- Your tasks -
A) Write out the article on Greece's currency from "Thinking of a" to "of Economic Advisers.", switching "pensioner" to "retiree".
B) Name every person quoted in the article on Greece's currency.
C) According to the article on Greece's currency, where is the Bank of Greece building that prints euros located?

- Selected extract -
******************************

It’s far from a perfect parallel, but Gross thinks it’s an example worth studying. He argues that the Habsburg Empire experience shows that the transition to a reasonably stable new currency could take far longer than policymakers expect.

As for what Greece may do if it comes to exiting the euro, a first step is already happening: strict controls on Greek bank withdrawals. But even with current limits, Greece could be unable to pay its bills, which means state workers and retirees wouldn’t get their regular checks, but rather IOUs.

“This will effectively be a new currency,” Gross explains.

Thinking of a printed IOU as currency may sound like a far-fetched idea, but as euros disappear, holders of the IOUs will be forced to use them to get daily necessities.

“It becomes a currency once you say, ‘OK if I receive an IOU from the government, because I’m a pensioner, then I can take it to the grocery store and exchange it for groceries,’ ” says Martin Baily, senior fellow at the Brookings Institution and a former chair of the White House’s Council of Economic Advisers.

But that still isn’t tangible money, just a quasi-currency. To really bring drachmas back from the dead, Greece must eventually print real notes: drachmas or something else. That could happen in a wealthy Athens suburb, where there’s a stately building with a lovely mountain backdrop. It belongs to the Bank of Greece and prints euros now. But it printed drachmas before and could potentially do so again.

If Greece expects the drachma to work, however, the country will need to make significant changes. 

“The Greeks are going to need internal reforms; they’re going to need political and financial transparency within their state; they’re going to need accounting standards,” says Jacob Soll, a history and accounting professor at the University of Southern California.

Paper money will likely be less of a concern than how the new currency is exchanged for euros, which is what regular Greeks have their bank accounts in. Their money could be frozen until it is converted to the new currency. And that conversion may not happen at a market rate.

“You’re likely to get something less, what would be typically called the official rate,” says Carmen Reinhart, international finance professor at Harvard’s John F. Kennedy School of Government.

That means Greeks could see their savings devalued, and life would become much more difficult, perhaps for a very long time. That’s why the prospect of a Greek exit, still hypothetical, is taken lightly by no one.

******************************

- Data section -
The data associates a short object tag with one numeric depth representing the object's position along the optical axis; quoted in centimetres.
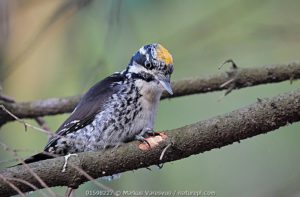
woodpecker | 548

******************************

- Solution set -
A)
Thinking of a printed IOU as currency may sound like a far-fetched idea, but as euros disappear, holders of the IOUs will be forced to use them to get daily necessities.

“It becomes a currency once you say, ‘OK if I receive an IOU from the government, because I’m a retiree, then I can take it to the grocery store and exchange it for groceries,’ ” says Martin Baily, senior fellow at the Brookings Institution and a former chair of the White House’s Council of Economic Advisers.

B)
Gross
Martin Baily
Jacob Soll
Carmen Reinhart

C) In a wealthy Athens suburb, with a mountain backdrop.